Sources and Further Reading

“About William Bremen.” William Breman Heritage Museum. https://www.thebreman.org/About/William-Breman (accessed May 23, 2021).

“History.” Historic Oakland Foundation. https://oaklandcemetery.com/history/ (accessed May 23, 2021).

“Leo Frank (1884-1915).” Jewish Virtual Library. https://www.jewishvirtuallibrary.org/leo-frank (accessed May 23, 2021).

“Leo Frank Case.” New Georgia Encyclopedia. https://www.georgiaencyclopedia.org/articles/history-archaeology/leo-frank-case (accessed May 23, 2021).

Leo Frank Case Archive. https://www.leofrank.org/ (accessed May 23, 2021).

“Leo Frank Trial Collection, 1909-1961.” Brandeis University. https://www.brandeis.edu/library/archives/spotlights/special-collections/2009/leo-frank-trial.html (accessed May 23, 2021).

“Lucille Selig Frank.” Find A Grave. https://www.findagrave.com/memorial/6896060/lucille-frank (accessed May 23, 2021).

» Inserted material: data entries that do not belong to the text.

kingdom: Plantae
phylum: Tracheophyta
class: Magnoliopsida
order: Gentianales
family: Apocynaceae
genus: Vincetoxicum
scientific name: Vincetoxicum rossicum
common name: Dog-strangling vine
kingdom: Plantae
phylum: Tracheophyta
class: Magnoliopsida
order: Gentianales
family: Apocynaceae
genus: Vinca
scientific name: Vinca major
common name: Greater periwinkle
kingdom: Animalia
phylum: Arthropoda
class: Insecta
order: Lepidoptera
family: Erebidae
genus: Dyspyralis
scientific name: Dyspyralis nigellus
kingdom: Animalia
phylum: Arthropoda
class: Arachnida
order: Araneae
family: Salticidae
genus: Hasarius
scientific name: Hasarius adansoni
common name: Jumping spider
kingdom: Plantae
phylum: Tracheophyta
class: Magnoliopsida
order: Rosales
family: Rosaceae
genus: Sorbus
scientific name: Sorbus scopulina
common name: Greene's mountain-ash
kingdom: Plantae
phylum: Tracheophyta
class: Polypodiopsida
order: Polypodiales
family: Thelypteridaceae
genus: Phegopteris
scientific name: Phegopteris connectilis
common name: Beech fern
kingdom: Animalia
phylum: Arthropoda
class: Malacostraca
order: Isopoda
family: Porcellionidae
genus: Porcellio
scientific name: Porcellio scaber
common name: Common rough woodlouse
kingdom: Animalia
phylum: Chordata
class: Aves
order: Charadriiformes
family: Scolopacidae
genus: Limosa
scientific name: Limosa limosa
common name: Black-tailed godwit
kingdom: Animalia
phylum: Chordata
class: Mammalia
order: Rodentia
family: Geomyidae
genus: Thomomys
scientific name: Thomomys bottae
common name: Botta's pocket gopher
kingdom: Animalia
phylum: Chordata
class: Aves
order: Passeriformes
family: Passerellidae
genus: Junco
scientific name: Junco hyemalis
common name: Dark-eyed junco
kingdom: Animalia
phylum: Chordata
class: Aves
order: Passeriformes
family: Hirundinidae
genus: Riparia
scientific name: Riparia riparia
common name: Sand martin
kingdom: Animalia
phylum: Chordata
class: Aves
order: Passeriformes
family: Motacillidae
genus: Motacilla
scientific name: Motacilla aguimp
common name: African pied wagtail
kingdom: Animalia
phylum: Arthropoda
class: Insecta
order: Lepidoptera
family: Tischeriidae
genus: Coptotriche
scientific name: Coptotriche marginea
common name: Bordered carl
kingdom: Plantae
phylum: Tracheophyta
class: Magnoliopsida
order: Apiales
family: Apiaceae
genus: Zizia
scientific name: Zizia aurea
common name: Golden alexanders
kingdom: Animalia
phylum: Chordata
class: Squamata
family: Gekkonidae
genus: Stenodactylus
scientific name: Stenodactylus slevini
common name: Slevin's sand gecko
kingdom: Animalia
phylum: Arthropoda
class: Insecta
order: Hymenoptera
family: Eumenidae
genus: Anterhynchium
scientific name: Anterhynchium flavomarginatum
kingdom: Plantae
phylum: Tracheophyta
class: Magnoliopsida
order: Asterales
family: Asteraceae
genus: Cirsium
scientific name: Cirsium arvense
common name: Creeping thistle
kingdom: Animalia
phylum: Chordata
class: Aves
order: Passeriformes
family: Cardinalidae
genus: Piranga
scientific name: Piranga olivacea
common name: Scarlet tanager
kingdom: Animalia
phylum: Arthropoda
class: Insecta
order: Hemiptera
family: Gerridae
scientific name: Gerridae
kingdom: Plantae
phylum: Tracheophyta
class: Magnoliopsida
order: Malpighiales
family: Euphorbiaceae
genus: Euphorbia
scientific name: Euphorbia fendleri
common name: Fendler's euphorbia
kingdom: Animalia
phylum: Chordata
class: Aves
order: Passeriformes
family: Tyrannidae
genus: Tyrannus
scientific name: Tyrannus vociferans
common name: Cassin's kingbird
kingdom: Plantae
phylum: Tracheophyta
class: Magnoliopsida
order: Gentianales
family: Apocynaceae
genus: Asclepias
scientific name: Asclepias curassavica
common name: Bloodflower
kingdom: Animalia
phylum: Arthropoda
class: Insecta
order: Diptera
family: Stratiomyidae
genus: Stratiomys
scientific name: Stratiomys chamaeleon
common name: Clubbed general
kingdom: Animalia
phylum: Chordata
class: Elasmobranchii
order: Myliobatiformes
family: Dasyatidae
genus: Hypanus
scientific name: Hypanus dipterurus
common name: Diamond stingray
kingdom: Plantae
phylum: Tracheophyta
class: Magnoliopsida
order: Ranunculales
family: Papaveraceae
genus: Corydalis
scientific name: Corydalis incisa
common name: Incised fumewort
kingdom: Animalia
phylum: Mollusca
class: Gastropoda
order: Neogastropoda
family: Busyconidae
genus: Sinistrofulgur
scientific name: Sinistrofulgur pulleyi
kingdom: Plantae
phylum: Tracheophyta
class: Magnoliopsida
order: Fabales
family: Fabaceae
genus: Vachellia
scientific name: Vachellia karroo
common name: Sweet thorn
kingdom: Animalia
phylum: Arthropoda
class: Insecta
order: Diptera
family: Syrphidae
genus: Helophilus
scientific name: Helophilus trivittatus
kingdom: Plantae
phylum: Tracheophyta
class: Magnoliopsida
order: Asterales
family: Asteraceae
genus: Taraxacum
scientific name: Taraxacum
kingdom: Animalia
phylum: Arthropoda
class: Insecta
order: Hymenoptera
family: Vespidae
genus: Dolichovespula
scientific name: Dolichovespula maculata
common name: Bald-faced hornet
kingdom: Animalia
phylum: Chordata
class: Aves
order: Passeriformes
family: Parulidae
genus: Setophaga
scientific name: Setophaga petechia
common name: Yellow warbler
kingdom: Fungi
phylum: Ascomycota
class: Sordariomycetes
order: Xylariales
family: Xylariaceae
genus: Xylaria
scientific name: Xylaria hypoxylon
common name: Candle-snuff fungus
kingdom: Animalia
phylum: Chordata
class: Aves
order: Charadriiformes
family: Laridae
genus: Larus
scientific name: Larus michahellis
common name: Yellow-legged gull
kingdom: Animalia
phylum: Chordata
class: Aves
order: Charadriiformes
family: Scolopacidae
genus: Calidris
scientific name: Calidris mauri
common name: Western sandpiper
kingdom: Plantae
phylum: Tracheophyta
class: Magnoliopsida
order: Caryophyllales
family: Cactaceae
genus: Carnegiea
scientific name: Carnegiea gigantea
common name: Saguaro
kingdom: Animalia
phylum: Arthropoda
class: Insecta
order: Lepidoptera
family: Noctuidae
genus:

The Murder of Mary Phagan. Directed by William Hale. Los Angeles: Orion Television, 1988.

“Our History.” Anti-Defamation League. https://www.adl.org/who-we-are/history (accessed May 23, 2021).

The People v. Leo Frank. Directed by Ben Loeterman. Boston: Ben Loeterman Productions, 2009.

“Seeking Justice: The Leo Frank Case Revisited.” William Breman Heritage Museum. https://www.thebreman.org/Exhibitions/Available-for-Travel/Seeking-Justice-The-Leo-Frank-Case-Revisited (accessed May 23, 2021).

“Stone Mountain.” New Georgia Encyclopedia. https://www.georgiaencyclopedia.org/articles/geography-environment/stone-mountain (accessed May 23, 2021).

Surrain, Aaron. Encyclopaedia Britannica, s.v. “Leo Frank.” Chicago: Encyclopaedia Britannica, 2021. https://www.britannica.com/biography/Leo-Frank (accessed May 23, 2021).

They Won’t Forget. Directed by Mervyn LeRoy. Burbank, CA: Warner Brothers, 1937.